Diagnostic Ultrasound

September 29, 2011

Veterinary medicine, just like human medicine, has been subject to a colossal amount of change over the last few decades.

One of the areas of medicine where there has been the greatest change is that of non-invasive diagnostics. Non-invasive diagnostics means techniques for investigating the cause of an illness without resorting to surgery. There are obvious benefits for critically ill patients, very elderly patients or very young patients, if we can diagnose the cause of an illness without resorting to general anaesthetics and surgery.

A range of techniques are available in the modern veterinary surgeon. At Donaldson’s Vets, we have facilities at each surgery which allows us to run blood tests, X rays, ECGs and ultrasounds.

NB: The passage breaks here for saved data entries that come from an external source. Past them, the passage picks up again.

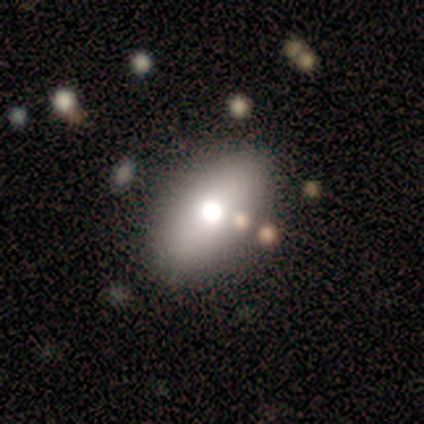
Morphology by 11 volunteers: Smooth or featured: smooth — 64% (featured or disk — 18%)
How rounded: in between — 100%
Merging: none — 56% (merger — 33%)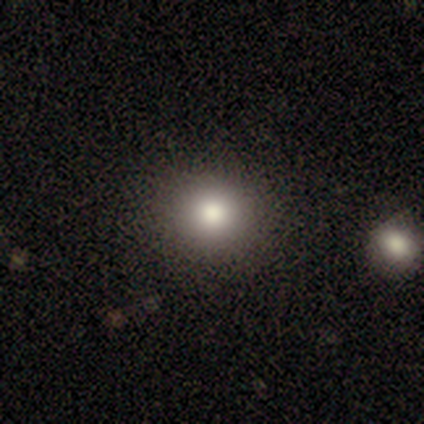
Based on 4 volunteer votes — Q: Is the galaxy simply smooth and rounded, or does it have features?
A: smooth — 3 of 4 (75%).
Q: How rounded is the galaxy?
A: round — 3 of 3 (100%).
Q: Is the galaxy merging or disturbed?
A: none — 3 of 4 (75%).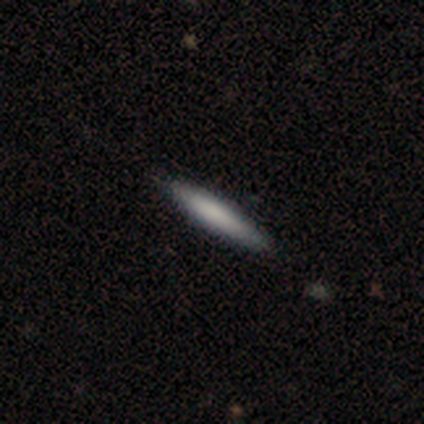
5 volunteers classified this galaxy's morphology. featured or disk 60%, smooth 40%, star or artifact 0%. Down the decision tree: edge-on disk — yes (100%); edge-on bulge — none (100%); merging — none (80%).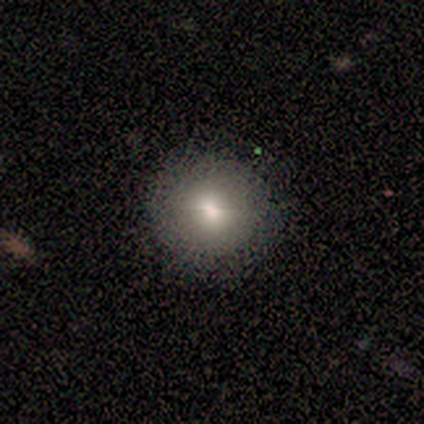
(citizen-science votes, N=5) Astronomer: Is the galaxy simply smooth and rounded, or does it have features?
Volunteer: smooth — 40%, tied with star or artifact at 40%.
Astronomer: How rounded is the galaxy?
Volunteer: round — 50%, tied with in between at 50%.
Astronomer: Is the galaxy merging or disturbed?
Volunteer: none — 67%.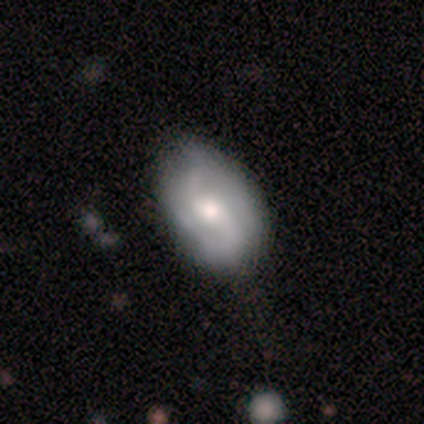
This is possibly a smooth galaxy (50%, tied with featured or disk). How rounded: clearly in between (100%). Merging: clearly none (100%).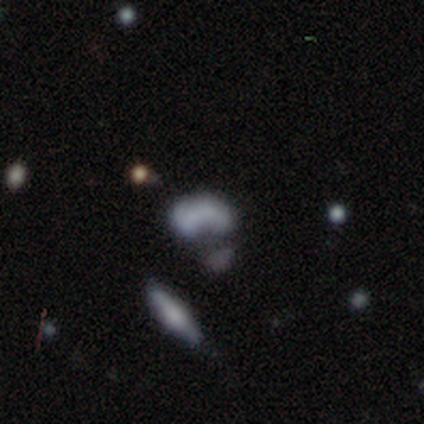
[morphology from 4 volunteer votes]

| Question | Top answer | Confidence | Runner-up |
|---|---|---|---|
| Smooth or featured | featured or disk | 50% | tied: star or artifact (50%) |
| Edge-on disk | no | 100% | — |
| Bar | strong | 50% | tied: no (50%) |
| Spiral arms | no | 100% | — |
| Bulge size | moderate | 50% | tied: none (50%) |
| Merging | major disturbance | 50% | tied: merger (50%) |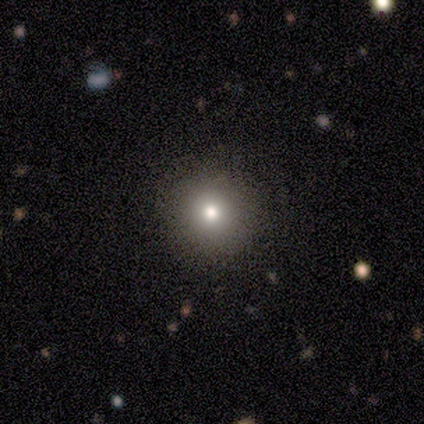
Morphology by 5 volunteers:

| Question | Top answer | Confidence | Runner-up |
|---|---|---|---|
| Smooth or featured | smooth | 80% | star or artifact (20%) |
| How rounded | round | 100% | — |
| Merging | none | 100% | — |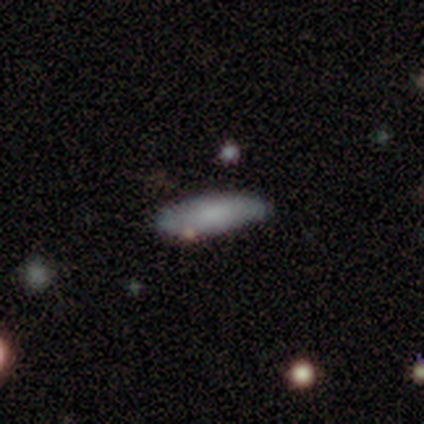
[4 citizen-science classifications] smooth_or_featured: smooth (p=1.00)
how_rounded: in between (p=0.50) [tied with: cigar-shaped p=0.50]
merging: none (p=0.50) [tied with: minor disturbance p=0.50]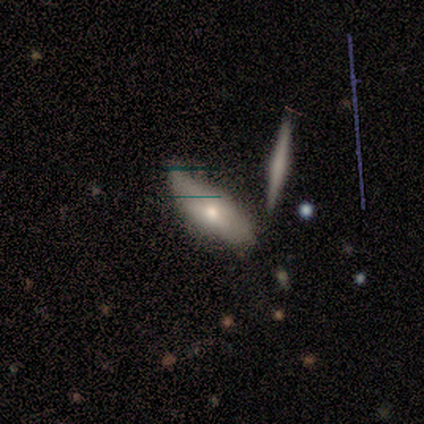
Smooth or featured: featured or disk — 60% (smooth — 40%)
Edge-on disk: yes — 67% (no — 33%)
Edge-on bulge: none — 50% (tied with rounded — 50%)
Merging: none — 60% (minor disturbance — 40%)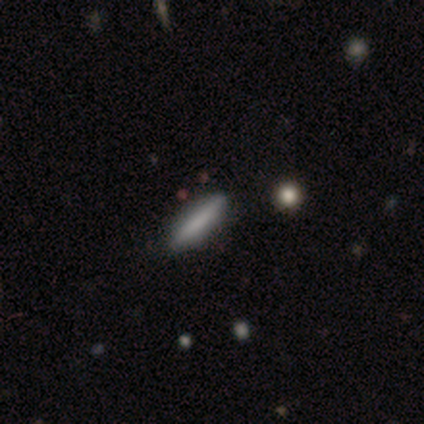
A smooth galaxy with no disk features (80%) that is cigar-shaped (75%). Merging: none (100%).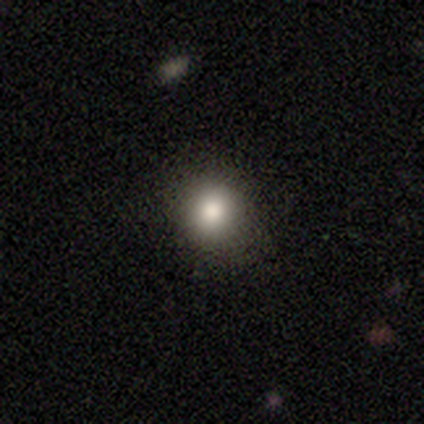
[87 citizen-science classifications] smooth 83%, star or artifact 14%, featured or disk 3%. Down the decision tree: how rounded — round (86%); merging — none (91%).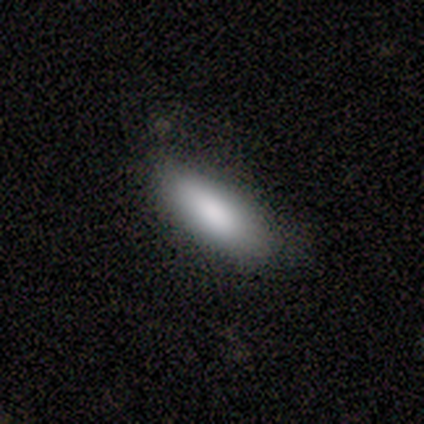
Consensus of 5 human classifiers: A smooth galaxy with no disk features (80%) that is in between round and cigar-shaped (75%). Merging: none (80%).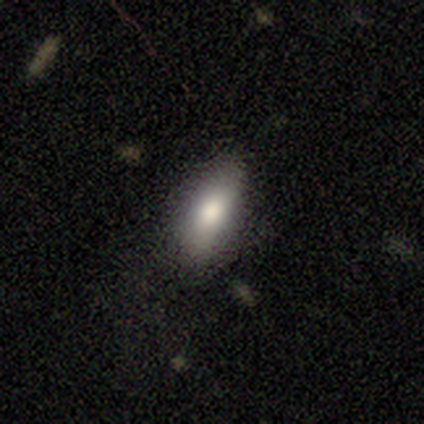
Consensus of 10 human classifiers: Smooth or featured? smooth (70%)
How rounded? in between (86%)
Merging? none (88%)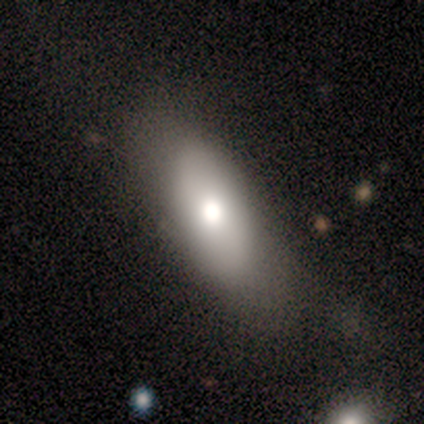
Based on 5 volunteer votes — Q: Smooth or featured?
A: smooth (80%); runner-up: featured or disk (20%)
Q: How rounded?
A: in between (100%)
Q: Merging?
A: none (40%); tied with: major disturbance (40%)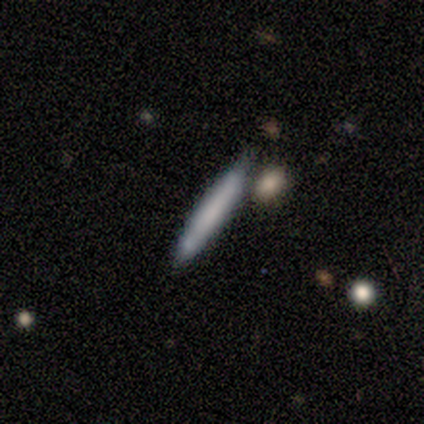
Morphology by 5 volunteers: smooth_or_featured: smooth (p=0.80) [alt: featured or disk p=0.20]
how_rounded: cigar-shaped (p=0.75) [alt: in between p=0.25]
merging: none (p=0.80) [alt: major disturbance p=0.20]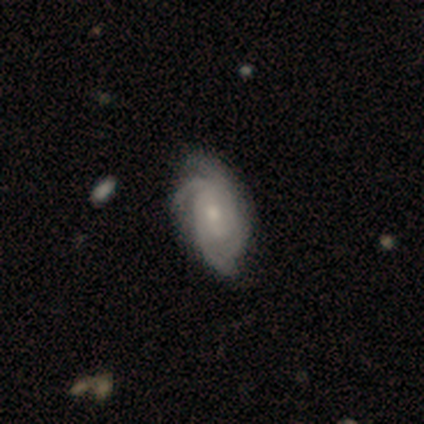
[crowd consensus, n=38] featured or disk 84%, smooth 13%, star or artifact 3%. Down the decision tree: edge-on disk — no (97%); bar — no (71%); spiral arms — yes (97%); spiral arm count — 3 (40%); spiral winding — tight (73%); bulge size — moderate (48%); merging — none (59%).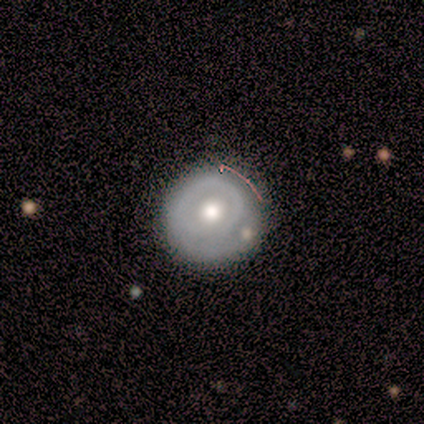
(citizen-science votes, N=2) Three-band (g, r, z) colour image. It shows a smooth galaxy with no disk features (50%, tied with featured or disk) that is round (100%). Merging: none (100%).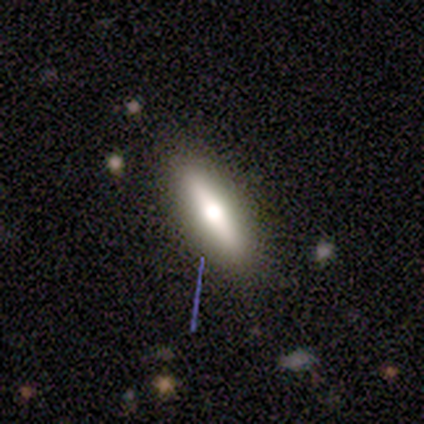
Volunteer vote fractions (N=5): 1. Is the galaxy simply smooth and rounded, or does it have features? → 80% featured or disk, 20% smooth, 0% star or artifact.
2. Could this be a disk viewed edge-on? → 100% yes, 0% no.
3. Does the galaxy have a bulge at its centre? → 100% rounded, 0% boxy, 0% none.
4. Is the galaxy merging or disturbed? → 100% none, 0% minor disturbance, 0% major disturbance, 0% merger.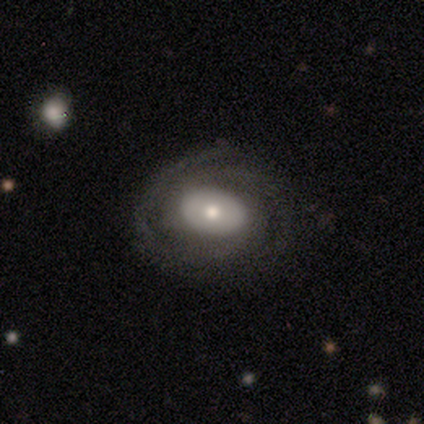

Ultrasound scanning is a fantastic technique which allows us to visualise the inside of the body by doing nothing more invasive than clipping an area of fur, applying a water based gel and resting the scanner head against the skin. We have recently upgraded the Ultrasound Scanner for our surgery at Birchencliffe which allows us to even map the flow of blood within the heart.

Birchencliffe Ultrasound

The technology is called “Doppler ultrasound” and it uses the same technology as a traffic police radar gun. A pulse of harmless ultrasound waves is sent out from the probe into the heart. If it bumps into blood which is moving towards the scanner, it bounces back more quickly than if it bounces into blood which is moving away from the probe. Just like the police when checking the speed of your car, we can assess the direction of flow of the blood within the heart and also its speed of flow.

Being able to see not only the muscles of the heart and its valves but the flow of blood within the heart can be invaluable. We can use Doppler ultrasound to investigate conditions like leaking heart valves older animals and hole-in-the-heart defects in puppies and kittens.